→ **The problem**
Reproduce word for word the lines of the data below, from the one holding "collector number: 3421" through the one holding "collectors: C. C. Deam", inclusive.

→ **Raw records**

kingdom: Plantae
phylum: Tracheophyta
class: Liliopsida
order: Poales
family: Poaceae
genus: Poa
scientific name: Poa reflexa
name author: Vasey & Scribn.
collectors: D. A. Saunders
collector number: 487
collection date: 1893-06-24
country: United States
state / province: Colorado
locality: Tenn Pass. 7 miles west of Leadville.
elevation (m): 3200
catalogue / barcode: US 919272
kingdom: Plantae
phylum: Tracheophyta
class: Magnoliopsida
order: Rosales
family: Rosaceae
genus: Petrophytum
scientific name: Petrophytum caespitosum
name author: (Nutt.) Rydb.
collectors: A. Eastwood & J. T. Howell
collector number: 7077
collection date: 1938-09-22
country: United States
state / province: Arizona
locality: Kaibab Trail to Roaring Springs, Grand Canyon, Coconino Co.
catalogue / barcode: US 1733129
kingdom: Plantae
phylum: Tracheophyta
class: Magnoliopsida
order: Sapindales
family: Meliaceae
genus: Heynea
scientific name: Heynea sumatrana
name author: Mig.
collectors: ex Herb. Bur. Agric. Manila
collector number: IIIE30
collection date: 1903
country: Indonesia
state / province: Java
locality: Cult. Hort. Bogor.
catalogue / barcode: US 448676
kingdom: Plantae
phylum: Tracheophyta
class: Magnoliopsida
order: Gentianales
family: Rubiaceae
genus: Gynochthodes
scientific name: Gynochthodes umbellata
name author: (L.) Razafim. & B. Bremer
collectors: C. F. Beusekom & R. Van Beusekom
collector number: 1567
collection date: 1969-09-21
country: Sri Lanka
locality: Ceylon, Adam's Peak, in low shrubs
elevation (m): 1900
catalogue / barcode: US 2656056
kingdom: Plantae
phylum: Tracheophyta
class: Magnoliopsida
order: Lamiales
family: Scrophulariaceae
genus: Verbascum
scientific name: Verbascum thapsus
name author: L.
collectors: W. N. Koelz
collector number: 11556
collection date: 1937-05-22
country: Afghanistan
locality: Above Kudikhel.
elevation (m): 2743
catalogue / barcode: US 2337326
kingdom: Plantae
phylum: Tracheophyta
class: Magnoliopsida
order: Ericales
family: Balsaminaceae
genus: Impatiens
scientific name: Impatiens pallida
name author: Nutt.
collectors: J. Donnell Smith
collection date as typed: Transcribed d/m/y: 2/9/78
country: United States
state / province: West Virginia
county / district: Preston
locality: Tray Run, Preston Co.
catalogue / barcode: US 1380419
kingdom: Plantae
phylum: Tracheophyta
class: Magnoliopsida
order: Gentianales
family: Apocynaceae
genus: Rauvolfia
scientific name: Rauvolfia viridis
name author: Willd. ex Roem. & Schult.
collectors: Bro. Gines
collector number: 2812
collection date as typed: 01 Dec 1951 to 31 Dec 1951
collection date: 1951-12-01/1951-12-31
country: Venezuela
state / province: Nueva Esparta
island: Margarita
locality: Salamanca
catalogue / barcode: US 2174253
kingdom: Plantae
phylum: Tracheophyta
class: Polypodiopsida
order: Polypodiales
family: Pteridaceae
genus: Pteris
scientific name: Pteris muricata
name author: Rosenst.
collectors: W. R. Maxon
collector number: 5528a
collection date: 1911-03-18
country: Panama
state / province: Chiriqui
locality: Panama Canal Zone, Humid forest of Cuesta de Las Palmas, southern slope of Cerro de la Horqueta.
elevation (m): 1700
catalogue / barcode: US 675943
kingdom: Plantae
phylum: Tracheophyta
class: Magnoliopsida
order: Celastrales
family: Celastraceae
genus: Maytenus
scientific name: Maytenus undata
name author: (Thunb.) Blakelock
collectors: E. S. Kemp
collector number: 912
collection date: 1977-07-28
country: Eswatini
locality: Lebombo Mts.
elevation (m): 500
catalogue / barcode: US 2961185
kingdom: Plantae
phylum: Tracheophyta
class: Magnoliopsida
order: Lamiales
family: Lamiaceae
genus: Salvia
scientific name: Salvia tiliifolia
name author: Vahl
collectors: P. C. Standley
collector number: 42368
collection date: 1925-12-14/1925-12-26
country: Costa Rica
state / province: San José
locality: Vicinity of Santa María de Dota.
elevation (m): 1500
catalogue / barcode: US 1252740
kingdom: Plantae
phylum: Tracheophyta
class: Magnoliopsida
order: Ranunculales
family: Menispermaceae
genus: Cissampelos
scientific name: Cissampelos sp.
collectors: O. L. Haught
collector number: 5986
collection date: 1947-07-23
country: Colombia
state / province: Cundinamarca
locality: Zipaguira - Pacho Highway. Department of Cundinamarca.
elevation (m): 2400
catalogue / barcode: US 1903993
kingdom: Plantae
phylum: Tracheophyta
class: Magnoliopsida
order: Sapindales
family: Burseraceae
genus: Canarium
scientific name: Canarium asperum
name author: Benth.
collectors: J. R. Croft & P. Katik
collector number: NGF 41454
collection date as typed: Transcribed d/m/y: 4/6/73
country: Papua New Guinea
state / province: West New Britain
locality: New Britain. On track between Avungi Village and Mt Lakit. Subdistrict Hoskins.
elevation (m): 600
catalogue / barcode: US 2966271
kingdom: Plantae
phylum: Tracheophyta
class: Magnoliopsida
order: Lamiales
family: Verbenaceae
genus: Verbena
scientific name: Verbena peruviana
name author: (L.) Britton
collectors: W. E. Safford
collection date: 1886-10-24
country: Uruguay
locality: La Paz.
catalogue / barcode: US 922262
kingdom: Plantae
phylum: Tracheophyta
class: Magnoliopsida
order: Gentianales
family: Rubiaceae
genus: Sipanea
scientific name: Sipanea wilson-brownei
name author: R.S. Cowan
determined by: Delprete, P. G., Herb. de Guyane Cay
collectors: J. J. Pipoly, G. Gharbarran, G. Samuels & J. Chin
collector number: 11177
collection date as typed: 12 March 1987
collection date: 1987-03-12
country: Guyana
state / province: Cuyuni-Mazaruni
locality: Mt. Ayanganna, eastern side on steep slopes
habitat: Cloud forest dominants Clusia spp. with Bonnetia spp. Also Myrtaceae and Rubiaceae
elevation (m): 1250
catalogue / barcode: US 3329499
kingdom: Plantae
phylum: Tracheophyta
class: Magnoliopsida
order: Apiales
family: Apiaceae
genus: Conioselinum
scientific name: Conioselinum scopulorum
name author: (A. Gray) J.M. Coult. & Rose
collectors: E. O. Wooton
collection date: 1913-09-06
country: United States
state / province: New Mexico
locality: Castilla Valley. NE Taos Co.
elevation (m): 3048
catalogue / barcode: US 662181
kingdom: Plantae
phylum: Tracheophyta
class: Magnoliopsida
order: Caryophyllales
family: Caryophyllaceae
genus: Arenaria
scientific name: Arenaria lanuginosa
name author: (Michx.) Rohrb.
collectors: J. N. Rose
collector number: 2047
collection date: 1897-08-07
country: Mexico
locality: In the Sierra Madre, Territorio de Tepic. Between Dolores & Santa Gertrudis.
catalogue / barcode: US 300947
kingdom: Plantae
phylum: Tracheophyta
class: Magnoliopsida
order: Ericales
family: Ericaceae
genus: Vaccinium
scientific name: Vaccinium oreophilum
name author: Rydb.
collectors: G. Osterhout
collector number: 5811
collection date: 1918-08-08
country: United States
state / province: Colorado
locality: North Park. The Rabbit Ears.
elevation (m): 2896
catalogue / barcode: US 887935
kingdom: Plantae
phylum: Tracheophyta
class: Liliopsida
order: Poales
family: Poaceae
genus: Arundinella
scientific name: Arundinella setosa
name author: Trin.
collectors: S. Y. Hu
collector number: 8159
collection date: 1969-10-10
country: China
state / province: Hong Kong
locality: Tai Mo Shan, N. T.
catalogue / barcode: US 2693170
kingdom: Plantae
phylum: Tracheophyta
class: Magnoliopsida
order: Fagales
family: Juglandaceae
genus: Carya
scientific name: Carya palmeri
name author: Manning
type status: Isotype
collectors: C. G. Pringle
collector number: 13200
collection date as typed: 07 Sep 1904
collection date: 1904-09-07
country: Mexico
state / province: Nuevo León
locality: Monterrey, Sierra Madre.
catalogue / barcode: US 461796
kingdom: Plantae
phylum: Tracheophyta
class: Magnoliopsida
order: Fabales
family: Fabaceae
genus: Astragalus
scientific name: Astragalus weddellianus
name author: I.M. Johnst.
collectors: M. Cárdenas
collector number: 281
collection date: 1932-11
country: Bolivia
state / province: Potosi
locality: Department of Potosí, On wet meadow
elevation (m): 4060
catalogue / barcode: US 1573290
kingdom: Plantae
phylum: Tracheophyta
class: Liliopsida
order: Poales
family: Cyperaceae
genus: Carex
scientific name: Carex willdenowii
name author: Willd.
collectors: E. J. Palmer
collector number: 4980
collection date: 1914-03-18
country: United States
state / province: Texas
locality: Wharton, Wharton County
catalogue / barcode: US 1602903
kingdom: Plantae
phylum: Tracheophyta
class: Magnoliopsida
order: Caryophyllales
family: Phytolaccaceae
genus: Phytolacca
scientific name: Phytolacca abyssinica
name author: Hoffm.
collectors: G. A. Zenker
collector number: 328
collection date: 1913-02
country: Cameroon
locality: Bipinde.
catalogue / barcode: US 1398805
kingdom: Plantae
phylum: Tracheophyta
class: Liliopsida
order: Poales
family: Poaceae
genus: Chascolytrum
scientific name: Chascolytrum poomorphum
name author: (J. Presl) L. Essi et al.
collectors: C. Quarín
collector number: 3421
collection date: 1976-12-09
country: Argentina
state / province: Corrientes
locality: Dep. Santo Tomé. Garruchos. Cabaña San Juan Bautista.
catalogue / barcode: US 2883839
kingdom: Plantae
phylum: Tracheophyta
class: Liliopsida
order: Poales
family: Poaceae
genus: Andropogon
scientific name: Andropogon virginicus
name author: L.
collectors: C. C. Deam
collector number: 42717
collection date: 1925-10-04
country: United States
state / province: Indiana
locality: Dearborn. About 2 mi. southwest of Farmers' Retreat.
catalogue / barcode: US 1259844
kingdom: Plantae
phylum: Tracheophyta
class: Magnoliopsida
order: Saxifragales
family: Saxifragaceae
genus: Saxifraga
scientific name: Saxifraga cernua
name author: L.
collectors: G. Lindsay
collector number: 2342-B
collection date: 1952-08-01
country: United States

→ **Response to this exercise**
collector number: 3421
collection date: 1976-12-09
country: Argentina
state / province: Corrientes
locality: Dep. Santo Tomé. Garruchos. Cabaña San Juan Bautista.
catalogue / barcode: US 2883839
kingdom: Plantae
phylum: Tracheophyta
class: Liliopsida
order: Poales
family: Poaceae
genus: Andropogon
scientific name: Andropogon virginicus
name author: L.
collectors: C. C. Deam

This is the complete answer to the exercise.